Exercise instructions: Please rewrite each line of the records below, putting "Maximum" wherever "Highest" appears and keeping everything else the same.

Material to process:

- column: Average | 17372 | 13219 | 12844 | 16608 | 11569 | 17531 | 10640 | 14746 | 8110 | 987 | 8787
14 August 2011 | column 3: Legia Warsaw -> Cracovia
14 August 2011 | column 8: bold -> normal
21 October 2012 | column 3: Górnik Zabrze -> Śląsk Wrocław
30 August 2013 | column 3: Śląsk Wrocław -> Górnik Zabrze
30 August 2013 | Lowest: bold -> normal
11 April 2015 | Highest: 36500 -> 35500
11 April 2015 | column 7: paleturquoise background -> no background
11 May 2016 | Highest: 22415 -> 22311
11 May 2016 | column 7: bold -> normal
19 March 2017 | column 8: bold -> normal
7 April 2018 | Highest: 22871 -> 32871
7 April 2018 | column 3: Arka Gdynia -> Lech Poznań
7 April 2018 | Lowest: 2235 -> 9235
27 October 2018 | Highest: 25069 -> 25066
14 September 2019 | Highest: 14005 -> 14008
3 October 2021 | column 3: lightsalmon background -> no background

Exercise response:
- column: Average | 17372 | 13219 | 12844 | 16608 | 11569 | 17531 | 10640 | 14746 | 8110 | 987 | 8787
14 August 2011 | column 3: Legia Warsaw -> Cracovia
14 August 2011 | column 8: bold -> normal
21 October 2012 | column 3: Górnik Zabrze -> Śląsk Wrocław
30 August 2013 | column 3: Śląsk Wrocław -> Górnik Zabrze
30 August 2013 | Lowest: bold -> normal
11 April 2015 | Maximum: 36500 -> 35500
11 April 2015 | column 7: paleturquoise background -> no background
11 May 2016 | Maximum: 22415 -> 22311
11 May 2016 | column 7: bold -> normal
19 March 2017 | column 8: bold -> normal
7 April 2018 | Maximum: 22871 -> 32871
7 April 2018 | column 3: Arka Gdynia -> Lech Poznań
7 April 2018 | Lowest: 2235 -> 9235
27 October 2018 | Maximum: 25069 -> 25066
14 September 2019 | Maximum: 14005 -> 14008
3 October 2021 | column 3: lightsalmon background -> no background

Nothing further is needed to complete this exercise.